In addition to being one of medieval Europe's busiest rulers, Charlemagne was a great promoter of obscure vegetables. Sometime between regulating weights and measures and legislating against serfdom, the Germanic emperor decreed that kohlrabi should be grown in every part of his domain. Where is Charlemagne when you need him?
While his favorite brassica is still popular in Germany (that country produces 40,000 tons of kohlrabi and also imports it from neighboring countries to satisfy demand), it has largely fallen out of favor in other parts of Europe and never caught on at all in the United States. That's why you may not recognize the knobby, pale-green bulbs with the protruding stems when you see them in the produce aisle, and you may not know that they are related to cabbage, broccoli and cauliflower.
I'm no Charlemagne, but I say it's time to get to know kohlrabi. If you are like me, you are growing weary of the regular rotation of vegetables available at the market in January. Cooking kohlrabi is a way to get out of the midwinter vegetable rut. Its mild flavor (less peppery than cabbage but with a similar sweetness) is pleasing to most palates, and it plays well with other ingredients. Kohlrabi is as at home when stuffed with ground beef, onions and caraway seeds as it is in an Indian curry. You can steam kohlrabi, fry it, roast it or chop it up and serve it raw in salads.
Getting ready to cook kohlrabi is easy. Wash the bulbs right before cooking. Small bulbs don't have to be peeled. Larger ones will have a tough outer skin that you can remove with a sharp paring knife. Next, use your imagination. Here are a few ideas to get you started:
Kohlrabi chips Slice kohlrabi thinly, spray with vegetable oil, sprinkle with sea salt and roast on a baking sheet in a 400-degree oven, turning once, until crisp.
Kohlrabi puree Cut kohlrabi into 1-inch chunks. Boil in salted water until soft, 10 to 15 minutes. Puree in a food processor with some butter.
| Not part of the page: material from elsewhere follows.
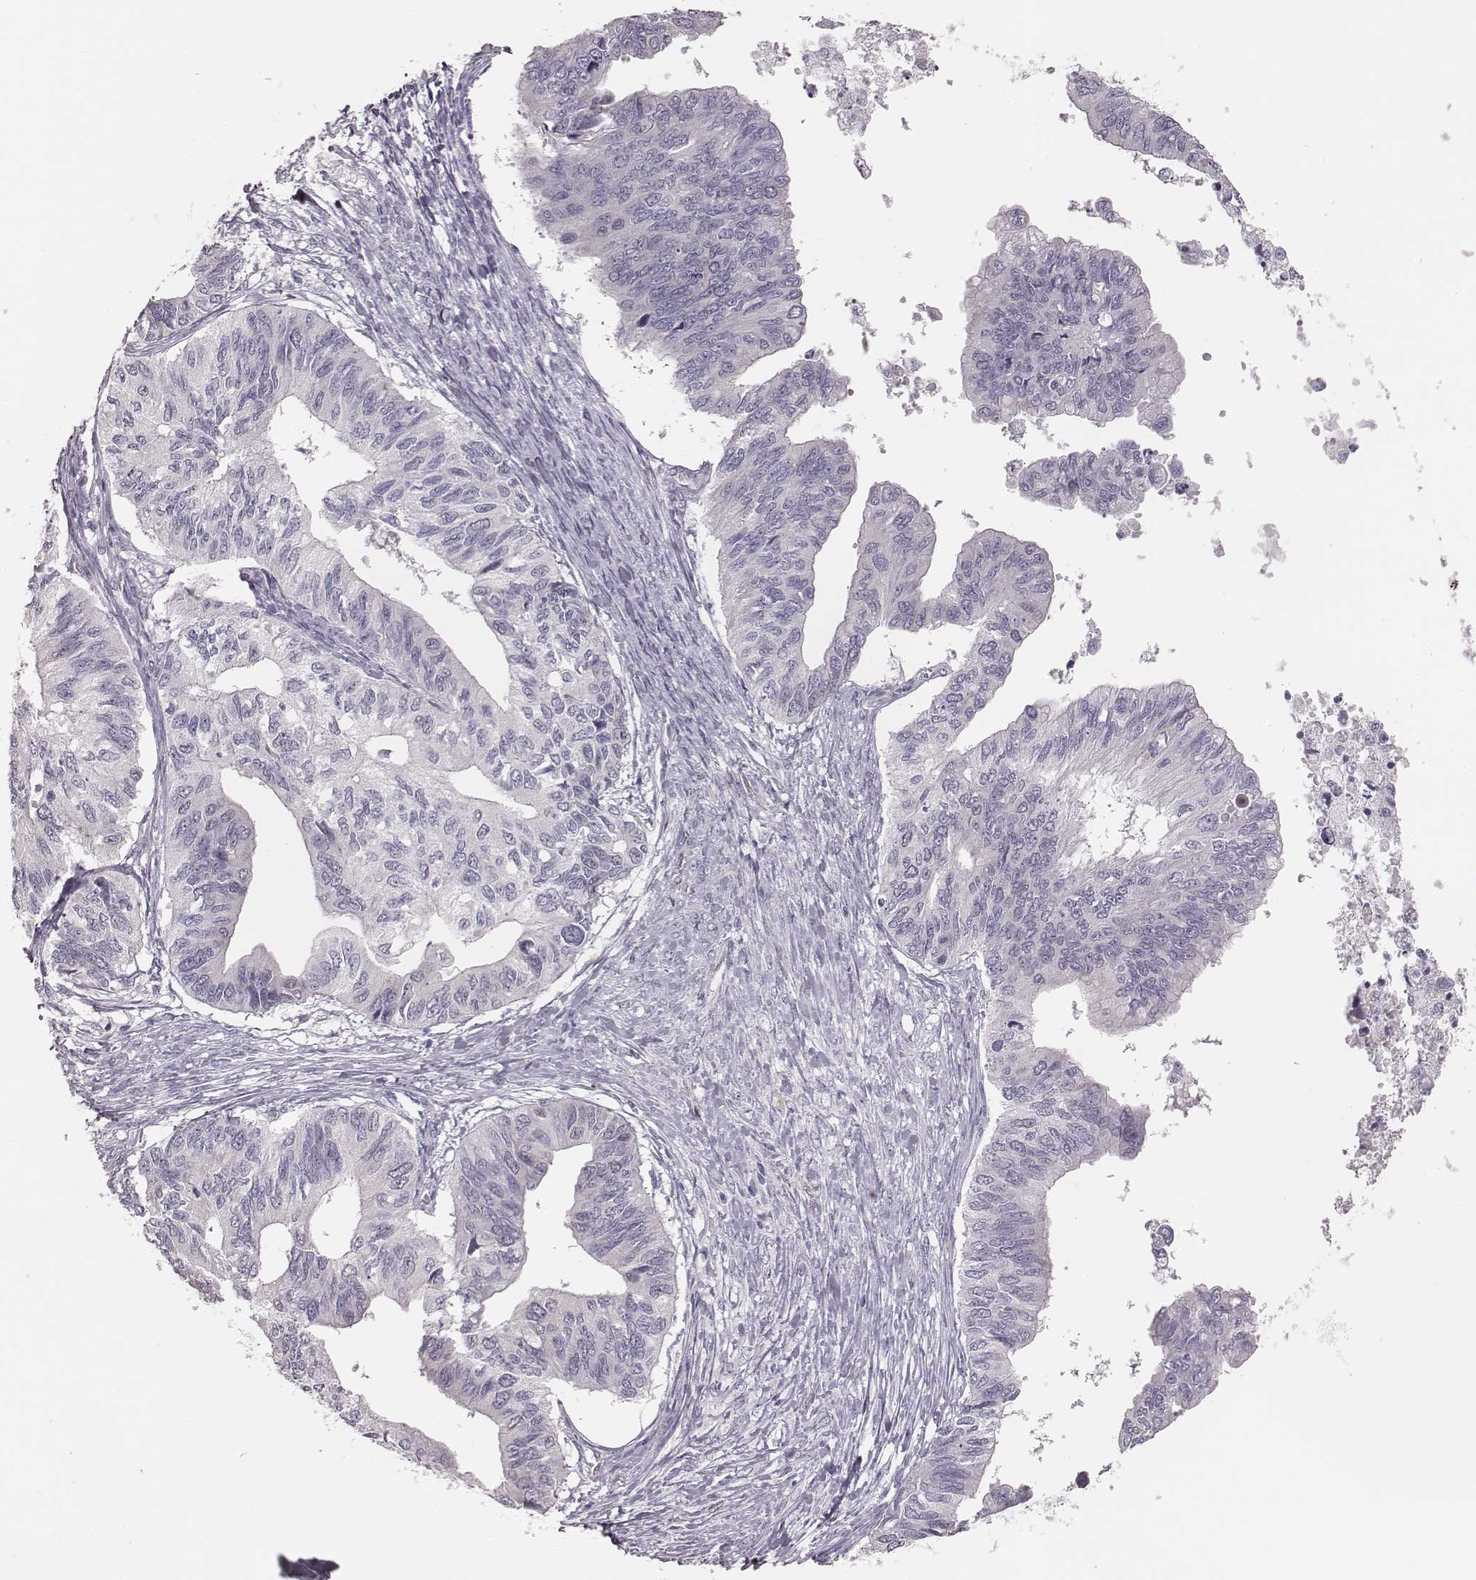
{"staining": {"intensity": "negative", "quantity": "none", "location": "none"}, "tissue": "ovarian cancer", "cell_type": "Tumor cells", "image_type": "cancer", "snomed": [{"axis": "morphology", "description": "Cystadenocarcinoma, mucinous, NOS"}, {"axis": "topography", "description": "Ovary"}], "caption": "A micrograph of human ovarian cancer is negative for staining in tumor cells.", "gene": "PBK", "patient": {"sex": "female", "age": 76}}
Season with salt and pepper.
Stir-fried kohlrabi Cook some garlic, ginger, scallions and hot red pepper flakes in a little peanut oil for 30 seconds in your wok or a large skillet, add the kohlrabi (cut into matchsticks), and stir-fry a few minutes longer. Add 1/2 cup water, cover and steam until kohlrabi is softened, about 5 minutes. Remove the lid and cook until liquid is almost evaporated. Stir in some soy sauce, a little sesame oil, some toasted sesame seeds, and serve.
KOHLRABI WITH LENTILS
This hearty but not heavy, winter salad makes an outstanding luncheon dish or light supper. If your grocer isn't stocking kohlrabi (you may have to ask for it), you can use young turnips, celery root or even broccoli stems in its place. Serve over salad greens, with dark rye bread and a wedge of Gouda or Emmentaler cheese.
3/4 cup brown lentils
1/4 cup olive oil
1 tablespoon cider vinegar
1 tablespoon grainy mustard
1 small shallot, finely chopped
Ground black pepper
1 (1/4-inch-thick) slice Black Forest Ham, cut into 1/4-inch dice
3 small kohlrabi bulbs, trimmed and cut into 1/4-inch dice
1 Granny Smith apple, peeled, cored and cut into 1/4-inch dice
1 tablespoon finely chopped dill
1. Bring a pot of salted water to boil and add lentils. Cook until just tender but not mushy, 10 to 15 minutes. Drain and transfer to a large bowl.
2. While lentils are cooking, make dressing: Whisk together oil, vinegar, mustard and shallot in a small bowl. Season with salt to taste. Pour dressing over hot lentils. Stir in ham, kohlrabi, apple and dill. Serve immediately over salad greens or refrigerate for up to 1 day and let come to room temperature before serving. Makes 4 servings.